SYDNEY (AFP).- The gleaming pageantry of Sydney's Gay and Lesbian Mardi Gras parade couldn't be dulled by a Covid-forced venue change Saturday as marchers moved from the streets to a stadium.

Revellers usually line the traditional parade route through the city's LGBT hub, but due to Covid-19 concerns, the event was held inside the Sydney Cricket Ground to an audience of 36,000.

"It is such an amazing event we’ve had this year, to really be together, to fight what we’ve had,” Dr Bushan Joshi, who marched with other frontline health workers.

Joshi, one of the 5,000 parade participants, said it was amazing to see so many people together, safely celebrating at the SCG.

The usually boisterous street parade was corralled inside the sports ground in an attempt to prevent the potential spread of Covid-19.
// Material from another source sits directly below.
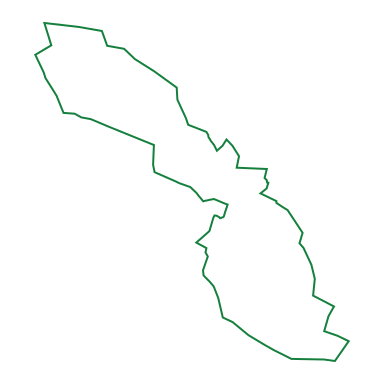 outline of Bugat, Bayan-Ölgiy, Mongolia
{"feature_id": "93677404B60998185395331", "entity_name": "Bugat", "entity_type": "district", "adm_level": 2, "iso_a3": "MNG", "parent_name": "Mongolia", "parent_adm1": "Bayan-Ölgiy", "projection": "robinson", "projection_center": [90.024, 49.009], "detail": "fine", "context": "isolated", "style": "outline", "palette": "green", "viewbox_px": 384, "rotation_deg": 0, "n_neighbors": 0, "source": "geoboundaries", "source_scale": "gbopen_adm2", "svg_char_len": 1696}
<svg xmlns="http://www.w3.org/2000/svg" viewBox="0 0 384 384"><path d="M266.8,169.0L236.7,167.7L239.0,156.2L232.4,145.7L226.5,139.5L222.5,145.8L216.9,150.7L214.0,144.9L212.0,142.4L210.6,140.6L210.1,139.5L209.3,138.3L208.5,137.2L208.2,135.0L206.4,131.9L188.2,124.8L185.9,118.1L177.4,99.7L176.7,87.6L154.2,71.3L134.9,59.1L124.1,48.8L107.2,45.8L101.9,31.0L78.5,26.9L44.4,23.0L51.3,45.3L35.3,54.8L43.7,72.4L45.5,78.1L53.0,90.0L56.6,95.8L63.5,112.9L74.7,113.7L81.3,117.4L90.7,119.1L109.7,127.1L153.9,145.0L153.1,164.9L154.6,172.2L175.9,181.5L179.1,183.1L182.2,184.2L188.7,186.5L189.6,186.8L190.1,186.9L191.0,187.7L193.7,190.3L195.3,191.8L196.6,193.1L197.5,194.3L198.1,195.2L200.7,198.2L203.2,201.3L203.8,201.1L204.3,201.0L205.0,200.8L207.2,200.4L210.2,199.7L213.6,199.1L213.8,199.0L217.1,200.3L220.6,201.8L224.2,203.3L227.6,204.6L227.5,204.9L226.5,208.0L225.4,211.2L225.1,212.1L224.4,214.5L224.1,215.7L223.6,216.8L223.0,217.3L222.4,217.4L221.7,217.6L221.0,217.9L220.5,218.2L220.1,218.2L219.9,218.0L219.5,217.4L217.5,216.2L217.1,216.0L216.5,215.7L215.3,215.5L214.4,215.5L214.1,216.4L213.5,217.3L209.4,231.1L196.3,242.6L206.4,248.1L205.5,252.4L207.8,256.5L203.0,270.3L203.6,275.5L209.6,281.6L213.7,286.4L218.2,297.9L222.8,317.5L232.6,322.1L248.5,335.2L264.8,345.0L274.2,350.3L291.4,358.9L324.1,359.5L334.9,361.0L348.7,341.2L337.6,335.8L324.2,331.2L328.5,316.2L334.0,306.5L313.1,295.6L314.8,278.8L311.4,264.8L303.5,247.9L299.5,243.3L302.6,232.8L287.6,210.1L284.0,207.9L281.5,206.3L279.9,205.2L277.3,203.5L276.4,202.9L276.4,201.1L260.5,193.4L266.6,188.5L268.3,182.8L267.3,182.7L267.0,182.1L267.1,181.5L266.7,180.8L266.7,180.1L264.6,178.0L266.8,169.0Z" fill="none" stroke="#15803d" stroke-width="2"/></svg>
But the tightly managed spectacle, filled with pyrotechnics, dazzling performances and speckled with corporate sponsors, was a far cry from the first 1978 protest, which ended in the violent arrest of activists on Oxford Street.

A large contingent of the original marchers took to the ground alongside several groups pushing for political change, including calls for transgender rights and an end to deaths of Indigenous Australians in police custody.

With the official parade moved off the streets, a separate protest of hundreds of activists instead took to the traditional route earlier in the day.

Organiser Charlie Murphy, from Pride in Protest, told AFP that street protest was an integral part of Mardi Gras, particularly important in the ongoing fight for rights across marginalised groups.

"(Protest) should and always continue to be part of what Mardi Gras is, whether it's in the parade or the broader festival for years to come," Murphy said.

Around the city countless more partied at pubs and bars, as Sydney's state of New South Wales went 48 days without a local transmission of the virus.

The ability to celebrate the event at all is a mark of Australia's success in suppressing Covid-19, with over 29,000 cases and 909 deaths linked to the virus in a population of over 25 million.